Dass gut manchmal nicht gut genug ist, mussten diese Woche die Aktionärinnen und Aktionäre von Geberit am eigenen Leib erfahren. Weder das deutlich besser als erwartet ausgefallene Umsatzwachstum im Schlussquartal, noch die höheren Margenvorgaben für das letzte Jahr wussten zu verhindern, dass die Valoren des Sanitärtechnikkonzerns an der Börse unter Verkaufsdruck gerieten.

Die unterkühlte Reaktion erklärt sich wie folgt: Darf man Analysten Glauben schenken, dann konnte Geberit den Umsatz im Schlussquartal nur deshalb um knapp 8 Prozent steigern und die bei 3 Prozent liegenden Schätzungen übertreffen, weil Grosshändler im Erwartung möglicher Preiserhöhungen Vorabbestellungen abgesetzt hatten. Diese Vorabbestellungen könnten im laufenden ersten Quartal zu einem Bumerang für den Sanitärtechnikkonzern werden. Kommt hinzu, dass sich einige Marktakteure wohl eine deutlichere Erhöhung der letztjährigen Margenvorgaben erhofft hatten.
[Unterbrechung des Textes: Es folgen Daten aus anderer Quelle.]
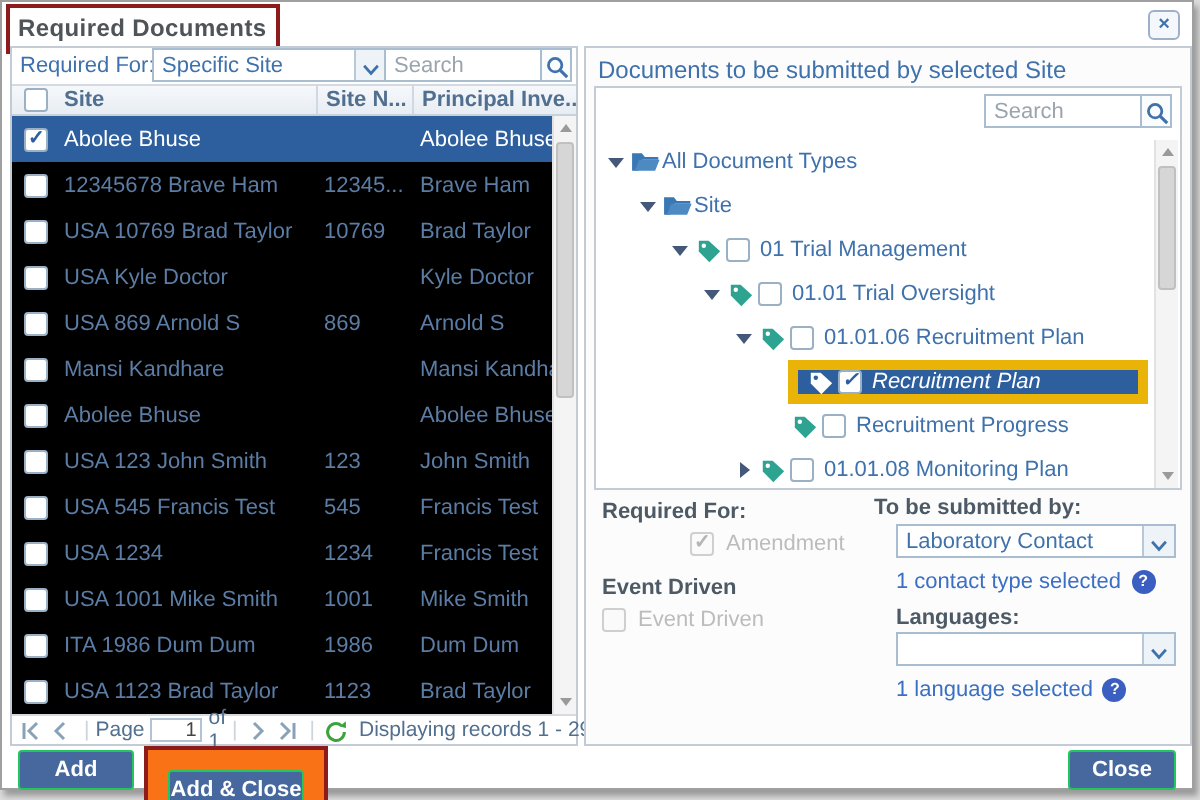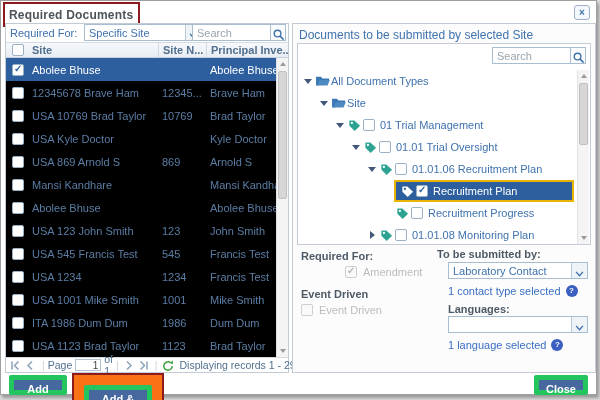--- a/index.html
+++ b/index.html
@@ -12,21 +12,21 @@
   .title-text { font-size:12px; font-weight:bold; color:#4f5458; letter-spacing:.2px; }
   .win-close { position:absolute; right:6px; top:4px; width:16px; height:15px; border:1px solid #9eb0c8; border-radius:3px; background:#f4f7fb; color:#3f72ad; font-size:10px; line-height:13px; text-align:center; font-weight:bold; cursor:pointer; }
 
   
   .left-panel { position:absolute; left:4px; top:22px; width:284px; height:350px; border:1px solid #c3ccd4; background:#fff; }
   .lp-toolbar { position:absolute; left:0; top:0; right:0; height:18px; }
   .lp-filter-label { position:absolute; left:4px; top:3px; font-size:11px; color:#3f72ad; }
   .combo { position:absolute; border:1px solid #a9bdd1; background:#fff; height:17px; font-size:11px; color:#3f72ad; }
   .combo .combo-val { position:absolute; left:4px; top:2px; right:18px; overflow:hidden; white-space:nowrap; }
   .combo .combo-btn { position:absolute; right:0; top:0; bottom:0; width:16px; background:#eef3f8; border-left:1px solid #b7c8d8; text-align:center; padding-top:4px; cursor:pointer; }
-  .lp-combo { left:70px; top:0; width:118px;margin-left:8px; }
+  .lp-combo { left:70px; top:0; width:118px; }
   .search-wrap { position:absolute; height:17px; }
   .search-input { position:absolute; left:0; top:0; height:17px; border:1px solid #a9bdd1; border-right:none; font-size:11px; color:#555; padding:0 4px; font-family:"Liberation Sans",sans-serif; width:100%; }
   .search-input::placeholder { color:#9aa4ad; }
   .search-btn { position:absolute; right:-16px; top:0; width:16px; height:17px; border:1px solid #a9bdd1; background:#fbfcfe; text-align:center; padding-top:2px; cursor:pointer; }
   .lp-search { left:186px; top:0; width:78px; }
 
   .grid-header { position:absolute; left:0; top:18px; right:0; height:16px; background:linear-gradient(#f6f8fb,#e8edf3); border-top:1px solid #d3dae2; border-bottom:1px solid #c8d2dd; display:flex; align-items:center; font-size:11px; font-weight:bold; color:#51708f; }
   .gh-c0 { width:24px; display:flex; justify-content:center; }
   .gh-c1 { width:128px; padding-left:2px; }
   .gh-c2 { width:48px; border-left:1px solid #d0d9e2; padding-left:4px; height:100%; display:flex; align-items:center; }
@@ -54,39 +54,39 @@
   .lp-scroll .vs-thumb { top:13px; height:128px; }
 
   .pager { position:absolute; left:0; right:0; bottom:0; height:15px; border-top:1px solid #d6dade; display:flex; align-items:center; font-size:10.5px; color:#51708f; padding-left:3px; background:#fff; }
   .pg-ico { width:13px; height:11px; margin:0 1px; cursor:pointer; flex:none; }
   .pg-sep { color:#ccd4db; margin:0 3px; }
   .pg-input { width:26px; height:12px; border:1px solid #b3c3d3; font-size:10px; text-align:right; color:#444; padding-right:2px; margin:0 3px; font-family:"Liberation Sans",sans-serif; }
   .pg-status { margin-left:4px; white-space:nowrap; }
 
   
   .footer { position:absolute; left:0; right:0; top:373px; height:22px; }
-  .btn { display:inline-block; background:#46689e; border:5px solid #22c55e; border-radius:2px; color:#fff; font-weight:bold; font-size:11px; text-align:center; line-height:18px; height:20px; cursor:pointer; }
+  .btn { display:inline-block; background:#46689e; border:1px solid #22c55e; border-radius:2px; color:#fff; font-weight:bold; font-size:11px; text-align:center; line-height:18px; height:20px; cursor:pointer; }
   .btn-add { position:absolute; left:8px; top:1px; width:58px; }
   .annot-box { position:absolute; left:71px; top:-1px; border:2px solid #8e1b1b; padding:10px; background:#f97316; }
   .btn-addclose { position:relative; width:68px; display:block; }
   .btn-close { position:absolute; right:8px; top:1px; width:54px; }
 
   
   .right-panel { position:absolute; left:291px; top:22px; width:304px; height:350px; border:1px solid #c3ccd4; background:#fcfcfc; }
   .rp-header { position:absolute; left:6px; top:4px; font-size:12px; color:#3f72ad; white-space:nowrap; }
   .tree-box { position:absolute; left:4px; top:19px; width:294px; height:202px; border:1px solid #c3ccd4; background:#fff; }
   .tb-search { left:194px; top:3px; width:78px; }
   .tree-body { position:absolute; left:2px; top:26px; right:14px; bottom:2px; overflow:hidden; }
   .tree-row { display:flex; align-items:center; height:22px; font-size:11px; color:#3f72ad; white-space:nowrap; }
   .tr-arrow { width:12px; display:flex; justify-content:center; flex:none; cursor:pointer; }
   .tri-open { width:0;height:0;border-left:4px solid transparent;border-right:4px solid transparent;border-top:5px solid #44597a; }
   .tri-closed { width:0;height:0;border-top:4px solid transparent;border-bottom:4px solid transparent;border-left:5px solid #44597a; }
   .tr-icon { width:17px; display:flex; justify-content:center; flex:none; }
   .tree-row .cb { margin-right:5px; }
-  .tree-sel { display:flex; align-items:center; flex:1; background:#2d5f9e; border:2px solid #eab308; color:#fff; height:22px; padding:0 6px 0 3px; margin-right:2px; }
+  .tree-sel { display:flex; align-items:center; flex:1; background:#2d5f9e; border:5px solid #eab308; color:#fff; height:22px; padding:0 6px 0 3px; margin-right:2px;font-style:italic; }
   .tree-sel .cb.checked::after { color:#2d5f9e; }
   .tree-scroll { top:26px; right:1px; height:174px; }
   .tree-scroll .vs-thumb { top:13px; height:62px; }
 
   .form-area { position:absolute; left:0; top:221px; right:0; bottom:0; background:#fcfcfc; font-size:11px; }
   .f-label { font-weight:bold; color:#4d5a66; position:absolute; }
   .f-dis-row { position:absolute; display:flex; align-items:center; gap:6px; color:#bcbcbc; }
   .f-link-row { position:absolute; display:flex; align-items:flex-start; gap:5px; color:#3a6fc4; cursor:pointer; }
   .help-ico { display:inline-block; width:12px; height:12px; border-radius:50%; background:#3b5fc0; color:#fff; font-size:8px; font-weight:bold; line-height:12px; text-align:center; }
   .f-combo1 { left:155px; top:17px; width:140px; }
Mal schauen, ob sich diese Suche nach dem berühmt-berüchtigten Haar in der Suppe wie ein roter Faden durch die Jahresberichterstattung hiesiger Unternehmen zieht. Nachdem mit Sika, Geberit und der Partners Group in den letzten Tagen gleich drei SMI-Grosskonzerne ihre Zahlenkränze vorgelegt haben, gehört die Bühne kommende Woche den Firmen aus der zweiten und dritten Reihe. Aus dem SMI meldet sich nur Richemont zu Wort. Mal schauen, wie es sich beim letztjährigen Börsenüberflieger so verhält.

Mehr dazu nächste Woche, wenn es wieder heisst: Die Börsenwoche im Schnelldurchlauf.